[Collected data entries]
====

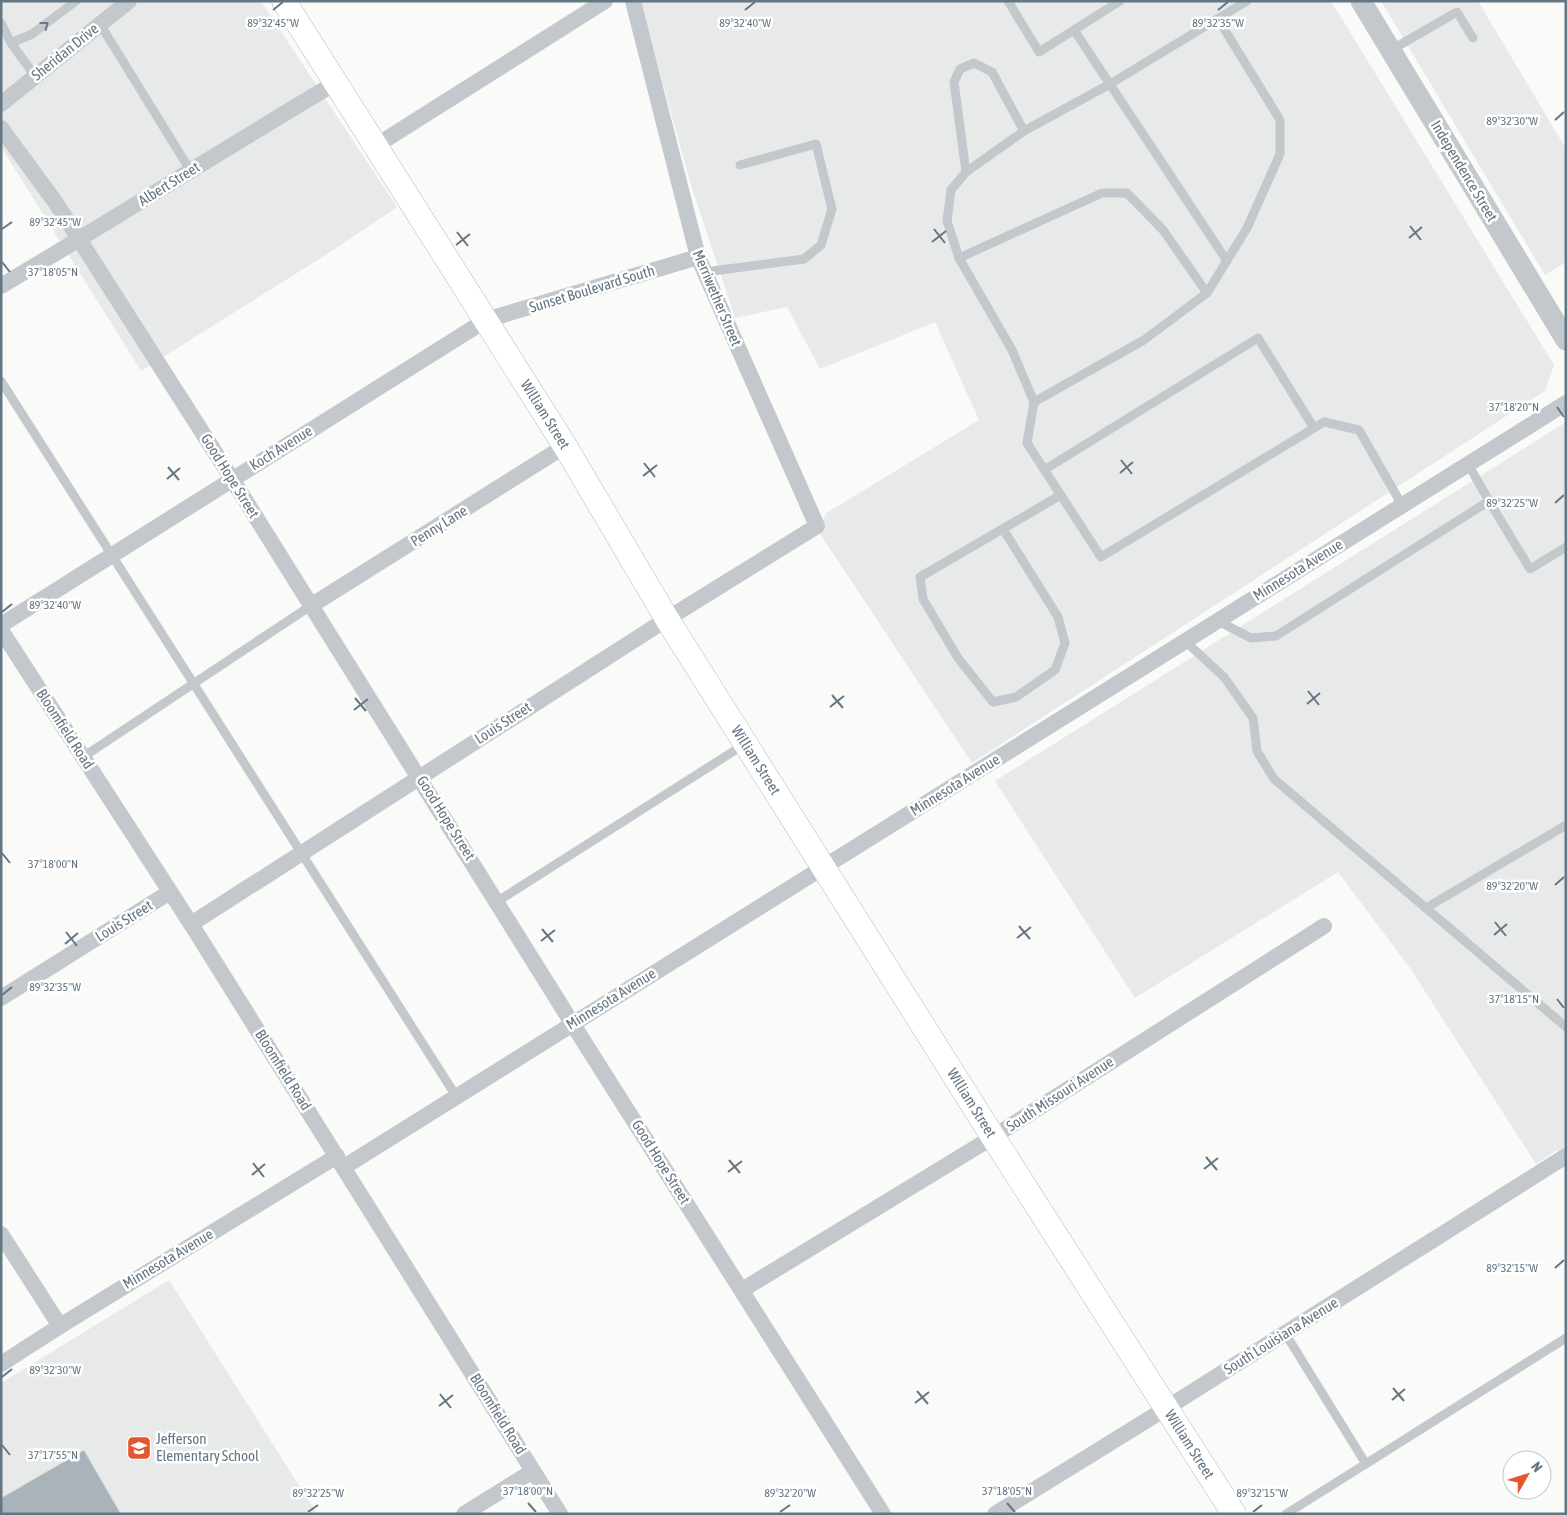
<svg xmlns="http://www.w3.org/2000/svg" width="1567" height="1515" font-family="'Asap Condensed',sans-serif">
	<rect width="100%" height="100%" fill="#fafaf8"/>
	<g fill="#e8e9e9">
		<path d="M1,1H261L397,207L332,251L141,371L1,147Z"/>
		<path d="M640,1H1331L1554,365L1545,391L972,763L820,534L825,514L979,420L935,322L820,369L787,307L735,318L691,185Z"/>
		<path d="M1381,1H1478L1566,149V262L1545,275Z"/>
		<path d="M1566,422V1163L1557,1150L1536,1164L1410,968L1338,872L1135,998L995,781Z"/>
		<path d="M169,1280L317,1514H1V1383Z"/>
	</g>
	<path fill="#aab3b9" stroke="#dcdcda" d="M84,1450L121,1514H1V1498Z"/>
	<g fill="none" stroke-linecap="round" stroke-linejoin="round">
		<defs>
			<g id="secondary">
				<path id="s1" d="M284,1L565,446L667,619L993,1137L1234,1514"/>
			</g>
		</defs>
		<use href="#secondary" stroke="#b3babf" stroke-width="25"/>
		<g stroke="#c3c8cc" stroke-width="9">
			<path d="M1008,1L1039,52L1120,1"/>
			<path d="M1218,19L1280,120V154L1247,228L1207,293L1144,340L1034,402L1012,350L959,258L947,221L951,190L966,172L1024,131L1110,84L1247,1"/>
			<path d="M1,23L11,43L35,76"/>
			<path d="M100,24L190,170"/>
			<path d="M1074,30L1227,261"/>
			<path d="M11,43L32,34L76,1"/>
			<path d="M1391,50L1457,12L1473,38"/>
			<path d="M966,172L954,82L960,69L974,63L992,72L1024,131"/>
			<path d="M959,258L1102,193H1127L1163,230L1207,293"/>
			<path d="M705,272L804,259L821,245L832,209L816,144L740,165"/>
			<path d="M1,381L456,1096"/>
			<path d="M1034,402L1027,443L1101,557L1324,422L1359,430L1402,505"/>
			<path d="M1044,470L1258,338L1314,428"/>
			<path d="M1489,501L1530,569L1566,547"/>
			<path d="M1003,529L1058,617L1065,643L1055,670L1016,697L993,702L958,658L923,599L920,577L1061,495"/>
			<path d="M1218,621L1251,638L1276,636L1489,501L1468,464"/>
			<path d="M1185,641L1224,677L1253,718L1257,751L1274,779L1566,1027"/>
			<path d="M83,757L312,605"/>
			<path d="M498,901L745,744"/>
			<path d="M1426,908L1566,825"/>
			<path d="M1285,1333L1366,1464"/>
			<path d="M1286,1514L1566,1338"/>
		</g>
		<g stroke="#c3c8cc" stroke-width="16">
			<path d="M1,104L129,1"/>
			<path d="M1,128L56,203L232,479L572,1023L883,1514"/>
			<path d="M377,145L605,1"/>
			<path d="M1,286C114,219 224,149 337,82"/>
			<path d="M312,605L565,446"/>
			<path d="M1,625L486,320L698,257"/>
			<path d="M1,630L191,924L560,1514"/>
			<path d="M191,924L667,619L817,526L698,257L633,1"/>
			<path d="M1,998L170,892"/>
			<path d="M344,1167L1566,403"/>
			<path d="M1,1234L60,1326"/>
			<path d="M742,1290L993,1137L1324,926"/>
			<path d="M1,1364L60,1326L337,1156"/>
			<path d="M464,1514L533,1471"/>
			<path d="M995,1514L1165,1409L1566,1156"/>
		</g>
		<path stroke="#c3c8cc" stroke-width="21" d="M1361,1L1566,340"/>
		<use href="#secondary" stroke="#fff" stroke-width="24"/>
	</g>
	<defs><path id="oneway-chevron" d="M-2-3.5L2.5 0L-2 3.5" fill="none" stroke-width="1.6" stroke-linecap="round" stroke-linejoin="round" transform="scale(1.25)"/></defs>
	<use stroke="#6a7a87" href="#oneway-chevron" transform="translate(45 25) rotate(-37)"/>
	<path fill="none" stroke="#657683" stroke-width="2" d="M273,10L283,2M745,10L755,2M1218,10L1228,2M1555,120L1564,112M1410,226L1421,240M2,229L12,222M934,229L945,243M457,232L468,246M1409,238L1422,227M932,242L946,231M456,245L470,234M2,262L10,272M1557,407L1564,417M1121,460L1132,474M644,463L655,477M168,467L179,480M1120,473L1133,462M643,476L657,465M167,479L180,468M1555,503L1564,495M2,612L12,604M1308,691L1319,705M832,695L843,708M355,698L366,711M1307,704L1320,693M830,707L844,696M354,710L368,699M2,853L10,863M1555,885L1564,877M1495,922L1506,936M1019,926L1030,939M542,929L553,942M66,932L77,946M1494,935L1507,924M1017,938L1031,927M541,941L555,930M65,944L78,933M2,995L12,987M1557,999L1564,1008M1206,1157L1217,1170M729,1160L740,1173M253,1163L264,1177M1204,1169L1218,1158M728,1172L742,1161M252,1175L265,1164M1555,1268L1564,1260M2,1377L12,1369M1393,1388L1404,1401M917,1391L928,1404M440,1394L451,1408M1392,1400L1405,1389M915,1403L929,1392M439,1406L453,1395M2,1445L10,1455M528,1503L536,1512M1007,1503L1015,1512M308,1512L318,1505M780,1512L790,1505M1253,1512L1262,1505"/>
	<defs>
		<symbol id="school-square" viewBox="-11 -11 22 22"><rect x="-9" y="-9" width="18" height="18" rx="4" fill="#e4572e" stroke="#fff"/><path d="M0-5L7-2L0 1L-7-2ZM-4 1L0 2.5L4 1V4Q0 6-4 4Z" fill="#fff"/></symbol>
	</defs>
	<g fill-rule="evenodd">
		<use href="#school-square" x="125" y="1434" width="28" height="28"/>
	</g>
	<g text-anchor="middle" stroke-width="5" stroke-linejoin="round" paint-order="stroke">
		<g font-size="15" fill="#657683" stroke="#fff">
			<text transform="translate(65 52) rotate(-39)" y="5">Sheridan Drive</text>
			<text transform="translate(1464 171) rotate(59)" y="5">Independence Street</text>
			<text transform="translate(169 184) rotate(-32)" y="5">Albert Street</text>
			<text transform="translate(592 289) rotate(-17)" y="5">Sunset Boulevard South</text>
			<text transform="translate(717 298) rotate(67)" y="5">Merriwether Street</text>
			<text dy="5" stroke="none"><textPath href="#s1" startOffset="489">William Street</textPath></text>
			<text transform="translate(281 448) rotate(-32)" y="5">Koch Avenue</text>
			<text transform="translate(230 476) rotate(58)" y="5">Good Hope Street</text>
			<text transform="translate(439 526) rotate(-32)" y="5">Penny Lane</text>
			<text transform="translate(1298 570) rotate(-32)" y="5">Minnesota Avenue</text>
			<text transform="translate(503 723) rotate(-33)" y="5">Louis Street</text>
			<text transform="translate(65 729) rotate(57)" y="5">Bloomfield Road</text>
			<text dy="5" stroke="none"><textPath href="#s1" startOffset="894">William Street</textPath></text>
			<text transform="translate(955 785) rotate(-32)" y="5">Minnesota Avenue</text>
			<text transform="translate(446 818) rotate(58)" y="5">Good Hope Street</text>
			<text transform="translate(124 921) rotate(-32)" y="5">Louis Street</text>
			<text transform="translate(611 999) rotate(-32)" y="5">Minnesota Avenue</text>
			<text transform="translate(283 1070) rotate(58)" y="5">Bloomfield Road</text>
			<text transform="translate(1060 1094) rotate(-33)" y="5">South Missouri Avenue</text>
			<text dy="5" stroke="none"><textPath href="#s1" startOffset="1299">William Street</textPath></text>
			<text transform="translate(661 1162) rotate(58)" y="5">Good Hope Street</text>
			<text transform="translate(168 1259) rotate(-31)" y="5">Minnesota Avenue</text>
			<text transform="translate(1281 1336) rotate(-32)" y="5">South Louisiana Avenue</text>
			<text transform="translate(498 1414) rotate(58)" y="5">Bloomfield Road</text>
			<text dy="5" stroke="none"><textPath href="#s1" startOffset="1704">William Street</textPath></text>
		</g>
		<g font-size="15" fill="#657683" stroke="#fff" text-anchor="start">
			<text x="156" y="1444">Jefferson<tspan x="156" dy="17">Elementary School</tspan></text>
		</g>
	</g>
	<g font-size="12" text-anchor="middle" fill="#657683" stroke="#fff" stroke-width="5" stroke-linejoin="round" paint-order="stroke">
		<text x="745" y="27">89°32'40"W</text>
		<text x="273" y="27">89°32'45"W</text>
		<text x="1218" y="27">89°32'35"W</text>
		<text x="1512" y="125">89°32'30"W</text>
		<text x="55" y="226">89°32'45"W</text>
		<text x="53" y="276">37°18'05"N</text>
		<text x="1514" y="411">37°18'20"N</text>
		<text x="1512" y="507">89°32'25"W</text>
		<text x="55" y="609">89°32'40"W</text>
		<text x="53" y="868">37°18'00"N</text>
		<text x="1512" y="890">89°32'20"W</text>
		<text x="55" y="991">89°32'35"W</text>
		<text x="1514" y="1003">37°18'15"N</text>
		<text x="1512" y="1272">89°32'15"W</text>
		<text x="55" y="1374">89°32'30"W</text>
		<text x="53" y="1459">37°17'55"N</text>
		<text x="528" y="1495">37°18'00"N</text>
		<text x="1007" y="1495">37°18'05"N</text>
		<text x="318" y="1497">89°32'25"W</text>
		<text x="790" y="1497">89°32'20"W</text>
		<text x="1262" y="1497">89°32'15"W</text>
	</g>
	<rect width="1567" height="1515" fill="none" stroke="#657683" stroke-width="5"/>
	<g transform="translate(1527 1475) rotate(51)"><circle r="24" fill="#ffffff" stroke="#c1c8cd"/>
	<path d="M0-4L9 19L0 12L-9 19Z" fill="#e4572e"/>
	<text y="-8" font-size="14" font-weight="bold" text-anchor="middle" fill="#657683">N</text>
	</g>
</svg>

====

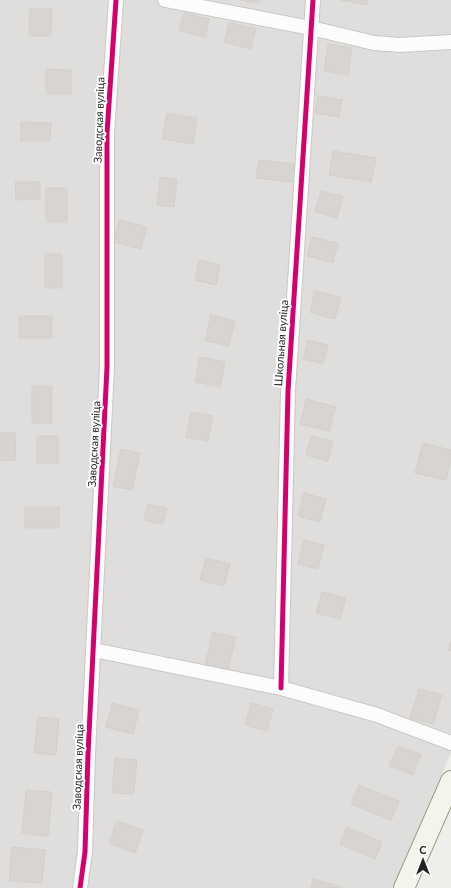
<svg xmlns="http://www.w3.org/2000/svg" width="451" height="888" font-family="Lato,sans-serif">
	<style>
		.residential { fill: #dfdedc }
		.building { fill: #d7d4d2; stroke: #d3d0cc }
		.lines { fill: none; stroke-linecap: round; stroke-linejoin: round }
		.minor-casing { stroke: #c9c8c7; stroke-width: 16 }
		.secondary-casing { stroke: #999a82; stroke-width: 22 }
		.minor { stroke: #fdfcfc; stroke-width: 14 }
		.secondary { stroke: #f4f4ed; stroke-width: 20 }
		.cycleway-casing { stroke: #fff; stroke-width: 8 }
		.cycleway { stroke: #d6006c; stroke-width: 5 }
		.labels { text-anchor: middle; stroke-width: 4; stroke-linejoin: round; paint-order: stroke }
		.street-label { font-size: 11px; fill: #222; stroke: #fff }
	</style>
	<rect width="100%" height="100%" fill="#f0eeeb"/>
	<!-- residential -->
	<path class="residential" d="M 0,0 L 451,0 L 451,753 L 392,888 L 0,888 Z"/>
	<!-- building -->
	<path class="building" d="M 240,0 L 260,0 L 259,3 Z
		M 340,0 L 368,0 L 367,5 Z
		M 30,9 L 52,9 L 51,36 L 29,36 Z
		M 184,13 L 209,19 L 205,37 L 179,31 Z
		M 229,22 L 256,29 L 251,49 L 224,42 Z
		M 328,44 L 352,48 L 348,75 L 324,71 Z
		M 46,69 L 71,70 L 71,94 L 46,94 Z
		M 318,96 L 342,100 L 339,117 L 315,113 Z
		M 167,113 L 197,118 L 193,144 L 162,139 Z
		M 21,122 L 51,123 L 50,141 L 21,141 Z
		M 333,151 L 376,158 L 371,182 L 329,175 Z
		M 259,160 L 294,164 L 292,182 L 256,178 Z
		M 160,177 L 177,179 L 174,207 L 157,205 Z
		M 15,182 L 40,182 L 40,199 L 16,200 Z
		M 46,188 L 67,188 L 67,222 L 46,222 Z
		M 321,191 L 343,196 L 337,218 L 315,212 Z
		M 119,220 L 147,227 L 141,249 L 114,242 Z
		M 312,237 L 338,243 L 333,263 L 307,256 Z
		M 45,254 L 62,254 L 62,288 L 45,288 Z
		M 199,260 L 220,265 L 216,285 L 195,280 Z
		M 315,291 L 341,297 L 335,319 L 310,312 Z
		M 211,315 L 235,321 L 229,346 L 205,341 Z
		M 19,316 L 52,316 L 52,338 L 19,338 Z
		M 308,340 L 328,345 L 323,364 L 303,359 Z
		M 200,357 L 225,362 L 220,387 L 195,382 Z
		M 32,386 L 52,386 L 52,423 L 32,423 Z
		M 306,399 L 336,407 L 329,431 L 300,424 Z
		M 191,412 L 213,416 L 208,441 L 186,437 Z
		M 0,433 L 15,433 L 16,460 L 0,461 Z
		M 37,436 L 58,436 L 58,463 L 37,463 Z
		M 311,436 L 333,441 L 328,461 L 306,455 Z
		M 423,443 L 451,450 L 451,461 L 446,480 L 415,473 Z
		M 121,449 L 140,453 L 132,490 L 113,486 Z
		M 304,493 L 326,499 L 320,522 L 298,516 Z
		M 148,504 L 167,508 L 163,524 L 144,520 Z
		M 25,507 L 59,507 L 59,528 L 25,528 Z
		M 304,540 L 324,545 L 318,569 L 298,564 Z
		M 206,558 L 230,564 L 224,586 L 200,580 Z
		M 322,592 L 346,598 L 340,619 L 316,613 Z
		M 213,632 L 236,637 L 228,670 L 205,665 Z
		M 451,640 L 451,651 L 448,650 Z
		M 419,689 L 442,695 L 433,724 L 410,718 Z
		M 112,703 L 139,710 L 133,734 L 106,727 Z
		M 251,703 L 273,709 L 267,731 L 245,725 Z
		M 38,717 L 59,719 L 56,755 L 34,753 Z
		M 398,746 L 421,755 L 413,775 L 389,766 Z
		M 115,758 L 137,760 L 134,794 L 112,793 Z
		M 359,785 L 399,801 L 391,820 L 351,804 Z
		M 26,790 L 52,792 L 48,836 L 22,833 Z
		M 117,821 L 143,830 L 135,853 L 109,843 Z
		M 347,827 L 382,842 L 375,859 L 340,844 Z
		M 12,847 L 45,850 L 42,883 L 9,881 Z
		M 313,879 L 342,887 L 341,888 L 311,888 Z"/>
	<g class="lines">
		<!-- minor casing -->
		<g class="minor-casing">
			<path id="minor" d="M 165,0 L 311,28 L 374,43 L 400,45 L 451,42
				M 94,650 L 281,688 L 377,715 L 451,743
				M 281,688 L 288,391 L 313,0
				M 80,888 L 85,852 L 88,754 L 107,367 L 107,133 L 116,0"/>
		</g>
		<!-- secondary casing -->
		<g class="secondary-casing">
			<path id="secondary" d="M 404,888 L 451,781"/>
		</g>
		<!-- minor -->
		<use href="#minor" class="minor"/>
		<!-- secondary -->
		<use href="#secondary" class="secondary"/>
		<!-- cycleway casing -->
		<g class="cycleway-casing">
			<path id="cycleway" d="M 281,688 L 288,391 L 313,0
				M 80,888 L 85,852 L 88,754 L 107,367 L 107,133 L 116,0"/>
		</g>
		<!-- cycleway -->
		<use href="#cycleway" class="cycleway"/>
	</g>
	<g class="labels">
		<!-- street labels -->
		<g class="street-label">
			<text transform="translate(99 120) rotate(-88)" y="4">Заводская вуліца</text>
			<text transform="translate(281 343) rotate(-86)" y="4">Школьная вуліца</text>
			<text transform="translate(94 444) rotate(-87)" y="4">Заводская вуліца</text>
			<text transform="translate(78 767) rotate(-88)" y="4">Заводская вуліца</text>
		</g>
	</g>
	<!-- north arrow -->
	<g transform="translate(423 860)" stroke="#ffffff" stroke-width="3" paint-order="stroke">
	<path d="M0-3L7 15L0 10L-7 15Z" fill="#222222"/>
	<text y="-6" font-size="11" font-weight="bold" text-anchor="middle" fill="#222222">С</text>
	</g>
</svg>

====

▶ Directions for this task:
Copy out every line of the records that the string "lines" appears in.

▶ Exercise response:
		.lines { fill: none; stroke-linecap: round; stroke-linejoin: round }
	<g class="lines">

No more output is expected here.